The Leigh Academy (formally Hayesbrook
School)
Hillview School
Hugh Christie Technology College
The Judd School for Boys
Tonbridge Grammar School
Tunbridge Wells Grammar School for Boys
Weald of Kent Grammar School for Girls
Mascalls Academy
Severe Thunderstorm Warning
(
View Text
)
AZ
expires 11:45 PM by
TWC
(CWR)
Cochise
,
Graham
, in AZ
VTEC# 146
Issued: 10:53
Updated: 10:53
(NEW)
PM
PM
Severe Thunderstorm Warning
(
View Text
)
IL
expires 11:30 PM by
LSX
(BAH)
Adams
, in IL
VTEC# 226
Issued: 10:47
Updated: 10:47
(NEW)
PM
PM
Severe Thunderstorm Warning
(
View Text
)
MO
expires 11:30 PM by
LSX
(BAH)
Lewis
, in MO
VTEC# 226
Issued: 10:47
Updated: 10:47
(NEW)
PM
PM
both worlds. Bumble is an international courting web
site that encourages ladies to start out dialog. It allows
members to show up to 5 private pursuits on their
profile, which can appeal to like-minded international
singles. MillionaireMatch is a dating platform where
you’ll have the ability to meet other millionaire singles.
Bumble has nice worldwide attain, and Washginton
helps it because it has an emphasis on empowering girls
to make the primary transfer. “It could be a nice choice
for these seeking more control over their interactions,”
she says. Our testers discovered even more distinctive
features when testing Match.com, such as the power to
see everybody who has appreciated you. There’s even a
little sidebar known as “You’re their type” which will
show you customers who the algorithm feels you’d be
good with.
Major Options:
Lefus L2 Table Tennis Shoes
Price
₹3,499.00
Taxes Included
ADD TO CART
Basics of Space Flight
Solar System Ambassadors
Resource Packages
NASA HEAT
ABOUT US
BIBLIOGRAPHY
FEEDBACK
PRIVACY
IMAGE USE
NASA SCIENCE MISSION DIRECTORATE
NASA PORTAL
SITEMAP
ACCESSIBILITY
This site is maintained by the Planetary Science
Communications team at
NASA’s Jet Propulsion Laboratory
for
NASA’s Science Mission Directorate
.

::::

● Directive:
Please write the entries out again exactly as they stand.

● Solved exercise:
The Leigh Academy (formally Hayesbrook
School)
Hillview School
Hugh Christie Technology College
The Judd School for Boys
Tonbridge Grammar School
Tunbridge Wells Grammar School for Boys
Weald of Kent Grammar School for Girls
Mascalls Academy
Severe Thunderstorm Warning
(
View Text
)
AZ
expires 11:45 PM by
TWC
(CWR)
Cochise
,
Graham
, in AZ
VTEC# 146
Issued: 10:53
Updated: 10:53
(NEW)
PM
PM
Severe Thunderstorm Warning
(
View Text
)
IL
expires 11:30 PM by
LSX
(BAH)
Adams
, in IL
VTEC# 226
Issued: 10:47
Updated: 10:47
(NEW)
PM
PM
Severe Thunderstorm Warning
(
View Text
)
MO
expires 11:30 PM by
LSX
(BAH)
Lewis
, in MO
VTEC# 226
Issued: 10:47
Updated: 10:47
(NEW)
PM
PM
both worlds. Bumble is an international courting web
site that encourages ladies to start out dialog. It allows
members to show up to 5 private pursuits on their
profile, which can appeal to like-minded international
singles. MillionaireMatch is a dating platform where
you’ll have the ability to meet other millionaire singles.
Bumble has nice worldwide attain, and Washginton
helps it because it has an emphasis on empowering girls
to make the primary transfer. “It could be a nice choice
for these seeking more control over their interactions,”
she says. Our testers discovered even more distinctive
features when testing Match.com, such as the power to
see everybody who has appreciated you. There’s even a
little sidebar known as “You’re their type” which will
show you customers who the algorithm feels you’d be
good with.
Major Options:
Lefus L2 Table Tennis Shoes
Price
₹3,499.00
Taxes Included
ADD TO CART
Basics of Space Flight
Solar System Ambassadors
Resource Packages
NASA HEAT
ABOUT US
BIBLIOGRAPHY
FEEDBACK
PRIVACY
IMAGE USE
NASA SCIENCE MISSION DIRECTORATE
NASA PORTAL
SITEMAP
ACCESSIBILITY
This site is maintained by the Planetary Science
Communications team at
NASA’s Jet Propulsion Laboratory
for
NASA’s Science Mission Directorate
.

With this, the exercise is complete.